O fundo de recuperação, em complemento com o Quadro Financeiro Plurianual, deverá possibilitar "uma repartição dos custos do período de recuperação ao longo do tempo. Tem de ter mecanismos de financiamento próprios, apropriados e inovadores". Mário Centeno admite que "há várias posições diferentes sobre este problema", mas entende que o compromisso já alcançado, de "prolongar ou distribuir ao longo do tempo o custo financeiro que será muito concentrado no período de recuperação imediato", é garantia de uma "dimensão de solidariedade".
O presidente do Europgrupo admite que a emissão de dívida conjunta seria uma forma de dizer aos mercados que, efetivamente, a União Europeia está toda no mesmo barco. "É com certeza, mas é preciso que se entenda que tem o mesmo valor económico e está no mesmo quadro de análise do Mercado Único, quando dizemos que temos de o proteger enquanto um dos maiores mercados do mundo".
Sobre o montante a destinar ao Fundo de Reconstrução, Mário Centeno é evasivo, mas considera que os 400 mil milhões de euros defendidos pelo presidente francês Emmanuel Macron não são compatíveis "com o valor mencionado pelo vice-presidente da Comissão. Podemos ter um misto de mecanismos de apoio, em parte financiados por empréstimos com alavancagem, em parte financiados por dívida comum", assinala. O que Mário Centeno acentua é que "esse fundo terá de ser proporcional aos danos desta crise. Podemos hoje fazer uma estimativa, mas só conseguiremos ser rigorosos quando começar a haver alguma visibilidade para o início desse processo de reconstrução".
Esta é uma "crise simétrica que inevitavelmente vai levar a que todos os países fiquem com mais dívida no curto prazo e que enfrentem, no segundo trimestre de 2020, uma recessão verdadeiramente avassaladora", diz Mário Centeno, que desvaloriza a alegada reação tardia da União Europeia aos primeiros sinais de que estava a caminho uma crise económica sem paralelo no pós-II Guerra. "Passaram "dez dias entre a primeira reunião do Eurogrupo em que a solução começou a ser desenhada e a sua aprovação final".
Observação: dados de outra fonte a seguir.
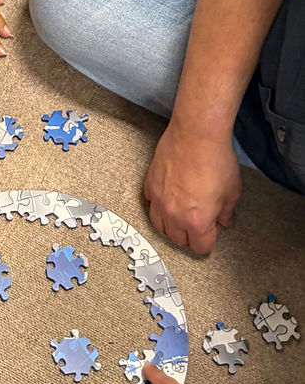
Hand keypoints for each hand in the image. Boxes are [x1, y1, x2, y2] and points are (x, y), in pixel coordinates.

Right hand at [143, 120, 241, 253]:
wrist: (196, 136)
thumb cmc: (216, 161)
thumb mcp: (232, 191)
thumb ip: (226, 212)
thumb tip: (223, 220)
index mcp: (197, 222)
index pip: (200, 247)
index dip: (210, 240)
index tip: (214, 228)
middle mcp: (174, 216)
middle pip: (178, 240)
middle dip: (190, 234)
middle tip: (200, 220)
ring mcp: (159, 202)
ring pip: (160, 226)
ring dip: (172, 225)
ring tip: (182, 213)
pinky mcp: (150, 186)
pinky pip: (152, 205)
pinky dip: (160, 206)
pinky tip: (171, 196)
Confrontado com a timidez das medidas anunciadas até agora por comparação com a retórica dos responsáveis políticos europeus, Centeno faz notar a importância do SURE (um plano de solidariedade de 100 milhões de euros) "que é dinheiro novo, que vem de garantias que todos os estados prestam à União Europeia para que ela possa obter aqueles montantes financeiros".
O presidente do Eurogrupo sublinha que o mesmo processo se passa com o Banco Europeu de Investimentos (BEI). "Estamos a falar de garantias dadas pelos Estados que depois permitem ao BEI conceder empréstimos até 200 mil milhões de euros. O objetivo de todo este dinheiro é, sublinha, "permitir aos diferentes Estados desenvolver uma linha de ação equivalente para as empresas terem acesso a liquidez". A terceira linha, faz notar Mário Centeno é o Mecanismo Europeu de Estabilidade (MEE) que vê como "uma rede de proteção, sem condicionalismos, sem troikas, sem programas de ajustamento, para que os Estados possam aceder a financiamento com custos equiparáveis entre todos". Contas feitas, Mário Centeno conclui que "até à data, a resposta orçamental dos Estados-membros soma cerca de 3% do PIB da UE", no equivalente a "mais de 500 mil milhões de euros".
Mário Centeno acentua ainda a importância da ação do Banco Central Europeu (BCE) "que, desta vez, não levou muito tempo a reagir, antes pelo contrário, e cuja magnitude de reação não é muito diferente da de outros bancos centrais. Estamos a falar de 750 mil milhões de euros, com algumas novidades no seu novo programa, que lhe dão maior flexibilidade para atuar nos mercados secundários".